Histiyositoid Sweet sendromu: 2005 yılında Requena ve ark. (18) tarafından SS’li 41 olguda dermal infiltratın histiositlerden (monositlerin çeşitli organlarda farklılaşması) değil de, histiositoid olarak tariflenen immatür miyeloid hücrelerden (immatür nötrofil) oluştuğu bildirilmiştir. Bu olguların 11’inde hematolojik malignite tespit edilmiştir. Daha sonra otoimmün hastalıklar, malignite, enflamasyon, enflamatuvar barsak hastalıkları, ilaçlar ile ilişkili olgular da bildirilmiştir. Yapılan retrospektif bir çalışmada miyelodisplastik hastalıklar ile klasik tip SS %3, histiyositoid tip SS %32 birliktelik gösterdiği rapor edilmiştir (2,19).

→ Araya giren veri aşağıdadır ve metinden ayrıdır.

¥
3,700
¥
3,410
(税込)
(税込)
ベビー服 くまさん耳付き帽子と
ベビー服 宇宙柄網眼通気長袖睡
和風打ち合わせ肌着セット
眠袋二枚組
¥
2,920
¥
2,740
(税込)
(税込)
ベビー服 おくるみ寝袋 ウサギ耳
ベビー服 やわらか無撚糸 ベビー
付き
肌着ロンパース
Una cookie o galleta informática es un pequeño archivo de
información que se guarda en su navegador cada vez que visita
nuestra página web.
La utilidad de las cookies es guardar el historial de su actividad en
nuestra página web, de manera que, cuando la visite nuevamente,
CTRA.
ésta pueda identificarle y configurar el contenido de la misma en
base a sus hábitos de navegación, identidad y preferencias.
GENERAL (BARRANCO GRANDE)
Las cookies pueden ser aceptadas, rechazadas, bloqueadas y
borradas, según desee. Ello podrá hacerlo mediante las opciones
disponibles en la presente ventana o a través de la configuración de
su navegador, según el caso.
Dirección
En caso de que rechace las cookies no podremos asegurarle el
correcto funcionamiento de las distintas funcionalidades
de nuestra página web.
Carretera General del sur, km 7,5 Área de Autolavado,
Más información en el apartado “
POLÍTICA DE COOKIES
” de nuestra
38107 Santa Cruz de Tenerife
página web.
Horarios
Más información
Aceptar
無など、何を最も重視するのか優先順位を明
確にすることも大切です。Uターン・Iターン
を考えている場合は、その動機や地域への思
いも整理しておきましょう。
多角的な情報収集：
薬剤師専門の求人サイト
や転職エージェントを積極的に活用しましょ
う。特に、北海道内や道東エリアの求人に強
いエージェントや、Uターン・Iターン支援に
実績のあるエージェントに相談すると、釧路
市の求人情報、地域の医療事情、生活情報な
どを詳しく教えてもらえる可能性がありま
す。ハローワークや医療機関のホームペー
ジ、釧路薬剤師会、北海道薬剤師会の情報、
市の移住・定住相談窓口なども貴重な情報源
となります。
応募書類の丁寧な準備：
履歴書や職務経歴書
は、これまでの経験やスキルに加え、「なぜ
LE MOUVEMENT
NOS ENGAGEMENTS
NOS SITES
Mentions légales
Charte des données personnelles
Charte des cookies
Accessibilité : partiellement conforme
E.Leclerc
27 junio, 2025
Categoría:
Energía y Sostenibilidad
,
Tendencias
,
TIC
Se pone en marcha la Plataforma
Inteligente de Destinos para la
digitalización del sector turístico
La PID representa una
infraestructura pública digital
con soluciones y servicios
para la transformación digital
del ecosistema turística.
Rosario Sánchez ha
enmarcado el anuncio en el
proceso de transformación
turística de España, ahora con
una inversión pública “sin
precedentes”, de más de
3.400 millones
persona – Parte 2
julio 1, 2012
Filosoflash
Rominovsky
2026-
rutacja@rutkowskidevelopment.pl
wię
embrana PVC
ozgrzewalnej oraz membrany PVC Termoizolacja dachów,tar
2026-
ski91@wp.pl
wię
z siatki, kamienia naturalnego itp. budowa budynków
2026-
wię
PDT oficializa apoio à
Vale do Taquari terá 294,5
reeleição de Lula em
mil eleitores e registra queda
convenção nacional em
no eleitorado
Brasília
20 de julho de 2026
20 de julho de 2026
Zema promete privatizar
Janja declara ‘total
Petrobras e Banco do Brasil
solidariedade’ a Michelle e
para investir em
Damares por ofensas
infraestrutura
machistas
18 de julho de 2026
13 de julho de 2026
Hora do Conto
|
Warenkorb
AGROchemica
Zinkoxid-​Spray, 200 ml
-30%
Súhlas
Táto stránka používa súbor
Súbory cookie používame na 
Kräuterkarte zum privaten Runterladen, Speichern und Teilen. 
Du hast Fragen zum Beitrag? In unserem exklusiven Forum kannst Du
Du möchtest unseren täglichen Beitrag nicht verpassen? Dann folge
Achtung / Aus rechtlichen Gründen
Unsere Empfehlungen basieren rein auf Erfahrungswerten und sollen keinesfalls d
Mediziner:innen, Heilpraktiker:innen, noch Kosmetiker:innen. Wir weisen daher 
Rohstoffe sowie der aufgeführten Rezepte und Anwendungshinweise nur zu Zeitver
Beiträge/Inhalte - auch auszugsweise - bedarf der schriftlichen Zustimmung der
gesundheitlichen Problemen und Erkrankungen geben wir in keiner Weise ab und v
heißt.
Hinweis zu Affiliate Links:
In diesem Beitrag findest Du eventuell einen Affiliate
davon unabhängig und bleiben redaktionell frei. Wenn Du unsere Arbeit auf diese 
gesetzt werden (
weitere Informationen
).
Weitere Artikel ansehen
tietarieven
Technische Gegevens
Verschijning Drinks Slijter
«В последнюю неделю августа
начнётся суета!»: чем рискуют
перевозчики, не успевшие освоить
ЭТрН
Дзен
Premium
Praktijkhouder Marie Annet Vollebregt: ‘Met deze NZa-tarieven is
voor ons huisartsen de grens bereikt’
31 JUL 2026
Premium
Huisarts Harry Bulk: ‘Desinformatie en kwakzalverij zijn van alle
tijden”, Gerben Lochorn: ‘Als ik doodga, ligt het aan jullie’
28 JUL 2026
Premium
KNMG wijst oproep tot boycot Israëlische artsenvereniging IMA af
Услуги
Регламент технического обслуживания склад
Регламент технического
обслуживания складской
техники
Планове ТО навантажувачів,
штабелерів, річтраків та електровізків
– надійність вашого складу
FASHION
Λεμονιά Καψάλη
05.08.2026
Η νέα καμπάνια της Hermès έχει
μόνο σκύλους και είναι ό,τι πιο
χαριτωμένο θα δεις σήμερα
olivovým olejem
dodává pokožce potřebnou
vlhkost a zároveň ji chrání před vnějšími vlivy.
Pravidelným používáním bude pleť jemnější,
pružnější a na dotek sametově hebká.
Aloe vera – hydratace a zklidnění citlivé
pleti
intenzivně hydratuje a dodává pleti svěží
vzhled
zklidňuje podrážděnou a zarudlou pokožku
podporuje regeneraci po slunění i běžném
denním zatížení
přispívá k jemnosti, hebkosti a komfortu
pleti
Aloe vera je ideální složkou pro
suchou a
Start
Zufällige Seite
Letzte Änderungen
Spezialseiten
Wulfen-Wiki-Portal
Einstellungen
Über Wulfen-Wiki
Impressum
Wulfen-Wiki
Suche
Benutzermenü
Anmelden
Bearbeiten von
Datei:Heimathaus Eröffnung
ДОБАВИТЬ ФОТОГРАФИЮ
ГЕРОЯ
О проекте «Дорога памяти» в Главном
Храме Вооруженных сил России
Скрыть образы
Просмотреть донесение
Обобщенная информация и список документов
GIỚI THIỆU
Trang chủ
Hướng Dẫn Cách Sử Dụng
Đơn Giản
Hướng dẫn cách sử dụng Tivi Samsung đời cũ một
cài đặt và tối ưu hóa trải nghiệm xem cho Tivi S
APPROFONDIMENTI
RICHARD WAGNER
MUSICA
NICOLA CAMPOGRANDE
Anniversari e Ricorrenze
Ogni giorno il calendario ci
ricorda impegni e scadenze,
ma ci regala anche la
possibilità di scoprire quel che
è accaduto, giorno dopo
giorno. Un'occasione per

Histiyositoid SS’nin deri lezyonları ve tedavisi, klasik SS’ye benzerlik göstermekle birlikte lökopeni, hepatosplenomegali ve lenfadenopati de görülebilir.
Leukemia kutis ve histiyositten zengin dermatozlardan ayırıcı tanısı yapılmalıdır. Periferik kanda immatür miyeloid hücrelerin olmayışı ve bcr/abl füzyon geninin negatif olması ile lösemiden ayırt edilir. Histiyositoid SS’de miyeloperoksidaz ekspresyonunun olması histiyositten zengin dermatozlarla karışmasını önlemek açısından önemlidir (18,28,29).
Subkütan Sweet sendromu: Subkütan SS’de, subkütan dokuda daha sık lobüler alanda olmak üzere hem lobüler, hem de septal alanda yoğun nötrofilik infiltrasyon ile karakterizedir. Çoğunlukla miyeloid bozukluklara ve ilaçlara bağlı gelişir. Klinikte alt ekstremitelerde 2-3 cm çaplı eritemli nodül şeklinde karşımıza çıkar. Klinik olarak eritema nodozuma benzemekle birlikte, eritema nodozum histopatolojisinde septal lenfositik infiltrasyon görülür. Nötrofilik pannükülitlerin özellikle de alt tipi olan nötrofilik lobüler pannikülitlerden, leukemia kutis ve id reaksiyonuyla da ayırıcı tanısı yapılmalıdır. Tanıda eksizyonel biyopsi tercih edilir (2,30).